Во время войны, когда в Долгушине, как и в других деревнях, остались только старики, женщины и дети, Степан Филимонович словно почувствовал, что наконец-то наступил его час, и начал мало-помалу активизироваться; но деятельность его опять-таки заключалась не в том, что он принял на себя бригадирство, что ли, или, отказавшись лечить коней, вместе со всеми пошел в поле; он выбрал для себя иную роль — благодетеля долгушинских овдовевших и еще не овдовевших солдаток, и хотя роль эта была чревата для него довольно нехорошими последствиями, но старый Моштаков всем своим молчаливым, тяжелым спокойствием старался внушить, что если и пострадает, то не за себя, а за народ, за всех тех долгушинских ребятишек и женщин, которые в снежные зимние вечера приходили к нему с мешочками за зерном и мукой и которые теперь все еще, уже по привычке, при встрече кланялись ему, а весной и осенью помогали садить или выкапывать и сортировать на огороде картофель. Ходила помогать и Пелагея Карповна вместе с Наташей, хотя свой огород был еще не убран, и сено не привезено на зиму корове, да и хворост, правда, заготовленный и связанный, тоже еще лежал в пойме, даже не вытянутый к дороге.

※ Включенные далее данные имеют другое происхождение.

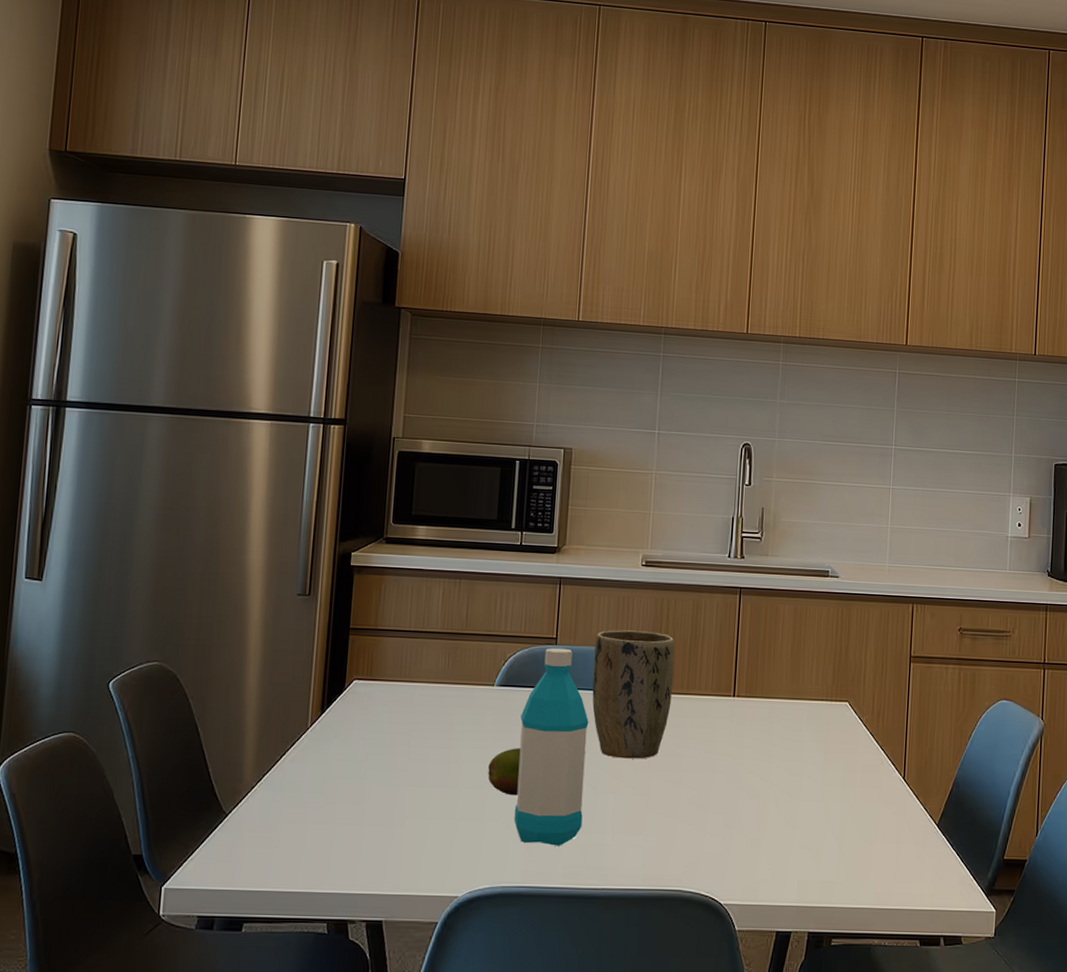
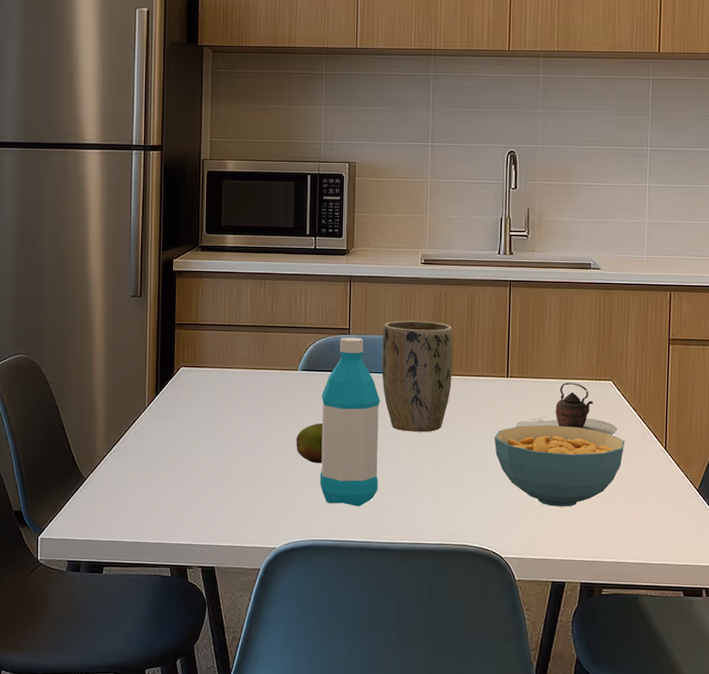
cereal bowl: none [717,751,860,845] -> present [494,425,624,507]
teapot: none [741,703,853,762] -> present [516,382,617,435]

«Но у него-то откуда был хлеб?» — спросил как-то я у Пелагеи Карповны.
«Да вот был».
«Откуда?»
Она посмотрела на меня, заметно сомневаясь, говорить или не говорить правду, но потом, так как я уже считался как бы своим в семье человеком (за покладистый ли характер или еще за что, не знаю, но только так уж, по-матерински относилась ко мне Пелагея Карповна), присела напротив меня на табуретке и сказала:
«Хлеб колхозный, откуда еще».
«Так надо было его на трудодни».
«Неучтенный. А кабы числился в колхозном амбаре, разве Степан Филимонович мог бы им распоряжаться? Ведь тогда как было: все для фронта...»
«А он?..»
«А он прямо с тока подводы три, четыре, а может, и пять перегонял к себе. Ночью, тихо да незаметно, и с согласия, конечно, председателя, так думаю, потому что и с Чигирева приезжали к Степану Филимоновичу с запиской, а он отпускал — зерно ли, муку ли. А председателем-то был тогда этот, что в Красной До́линке сейчас, в райзо, Андрей Николаич. Худющий, чахотка его съедала, что ли, в армию оттого и не брали, а Таисья-то Моштакова там, в Чигиреве, при клубе и при библиотеке работала. Вот и поженились, а зять теста: ужель не разрешит? А Кузьма-то их, сын-то, тот воевал. С первого дня, да и до последнего, У него и наград полна грудь».
«Так это же беззаконие, Пелагея Карповна!»
«Что он-то делал?»
«Они».
«Дело прошлое. Да и что Степан Филимонович давал? Крохи, так, для поддержки, чтобы уж не одна картошка с капустой, а колхоз все равно два плана выполнял, так что работали, попрекать нечем. А Степану Филимоновичу, кого ни спроси, все скажут спасибо. Да и кто бы взял на себя такое?»
«А кто учитывал его? Может, он и налево... торговал?»
«Может, и торговал, кто знает, но в этом ли дело? Он, может, и сейчас возит и торгует, а кто скажет? Никто».
«Боятся?»
«Не то, чтобы боятся, а народ на добро памятен, вот что я скажу тебе, Алексей».